The rule announced in Burgett v. Texas, supra, cannot, as the district court assumed, be restricted to convictions obtained against defendants deprived of the right to counsel. It would be unthinkable that the government could, in obtaining a federal conviction, rely, for example, on a prior conviction obtained by use of a coerced confession. It would be equally unthinkable, particularly when the prior offense is an element of the federal crime, that the government could, in proving the crime, rely on a prior conviction based upon an illegal search or wiretap. We have not been informed of any considerations of social policy or even any plausible arguments which would support a principled distinction, for purposes of the Burgett v. Texas rule, between fourth, fifth, sixth, or fourteenth amendment violations. We hold that a Kent violation, implicating as it does significant due process rights in addition to the right to counsel, falls squarely within the prohibitions of Burgett v. Texas, supra, United States v. Tucker, supra, and Loper v. Beto, supra.
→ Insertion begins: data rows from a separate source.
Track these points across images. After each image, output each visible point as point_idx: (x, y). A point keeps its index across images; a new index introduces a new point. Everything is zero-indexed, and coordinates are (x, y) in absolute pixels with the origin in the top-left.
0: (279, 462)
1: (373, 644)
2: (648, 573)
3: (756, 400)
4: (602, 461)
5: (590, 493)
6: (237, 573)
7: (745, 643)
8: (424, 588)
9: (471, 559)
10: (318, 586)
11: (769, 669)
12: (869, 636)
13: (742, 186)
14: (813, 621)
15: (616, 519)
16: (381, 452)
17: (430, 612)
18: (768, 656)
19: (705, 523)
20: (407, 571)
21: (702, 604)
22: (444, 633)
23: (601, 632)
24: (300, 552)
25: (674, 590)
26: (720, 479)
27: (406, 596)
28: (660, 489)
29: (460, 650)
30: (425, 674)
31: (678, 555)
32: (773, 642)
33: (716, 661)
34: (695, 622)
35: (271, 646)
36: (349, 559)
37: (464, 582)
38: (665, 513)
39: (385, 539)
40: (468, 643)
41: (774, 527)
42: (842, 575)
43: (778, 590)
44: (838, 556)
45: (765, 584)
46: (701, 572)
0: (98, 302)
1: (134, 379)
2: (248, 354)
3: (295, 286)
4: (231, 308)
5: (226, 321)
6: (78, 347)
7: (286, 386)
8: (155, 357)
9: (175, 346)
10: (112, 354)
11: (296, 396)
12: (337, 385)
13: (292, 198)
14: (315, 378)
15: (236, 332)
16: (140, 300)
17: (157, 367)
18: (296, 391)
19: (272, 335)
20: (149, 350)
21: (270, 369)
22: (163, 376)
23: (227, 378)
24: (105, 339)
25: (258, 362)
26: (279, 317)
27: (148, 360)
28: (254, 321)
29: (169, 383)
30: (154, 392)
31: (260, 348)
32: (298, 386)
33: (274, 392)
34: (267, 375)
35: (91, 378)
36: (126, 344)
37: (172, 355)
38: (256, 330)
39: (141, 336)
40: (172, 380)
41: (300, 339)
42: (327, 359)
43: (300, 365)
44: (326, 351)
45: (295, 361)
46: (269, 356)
The government on appeal urges that we should nevertheless affirm the conviction because the defendant did not, by the evidentiary standards of 28 U.S.C. § 2254(d) and Townsend v. Sain, 372 U.S. 293 (1963), satisfy the burden of proof required for a collateral attack on the prior conviction. This argument, however, confuses the habeas corpus petitioner's burden of proof in seeking to have a state court conviction set aside in a collateral proceeding with the quite different burden of the federal government in prosecuting the defendant to prove every element of the crime charged beyond a reasonable doubt, including, where applicable, that a prior conviction was constitutionally valid. The latter burden is placed on the government by the requirements of due process.*fn16

We construe 18 U.S.C. §§ 922(h) and 1202(a)(1) to refer to constitutionally valid convictions.*fn17 We do so because we have been referred to no legislative history suggesting that Congress intended the word "convicted" in either section to mean "unconstitutionally or constitutionally convicted." So construing the statute, we have no occasion to consider whether Congress could in a criminal statute include as an element of the offense an unconstitutional conviction.*fn18

Since there would be no offense under either count of the indictment in the absence of a valid conviction, proof of such a conviction is an element of the government's case. That element can ordinarily be satisfied by evidence of the record of a prior conviction. But where, as here, the validity of that offense has been put in issue, the burden shifts to the government to prove that it was not invalid on the grounds which have been put in issue or that the defendant waived his constitutional rights.*fn19 The precise issue of the standard of proof that the government must meet, however, has not been considered heretofore, but there are analogies. For example, in federal criminal trials the government may rely on the presumption of sanity until the "defense" of insanity has been raised. Then it must prove a defendant's mental capacity beyond a reasonable doubt.*fn20 A holding that after raising the issue of the invalidity of a prior conviction the defendant had to convince the trier of fact of such invalidity, either by preponderance of the evidence or beyond a reasonable doubt, would be a significant departure from settled principles of federal criminal law. There is no evidence that Congress intended such a new departure in these two statutory provisions.

Since in this case the government chose to rest its case without any effort to establish the validity of the state court conviction on which it relied, the validity having properly been put in issue, the motion for a judgment of acquittal should have been granted.*fn21

The judgment appealed from will be reversed.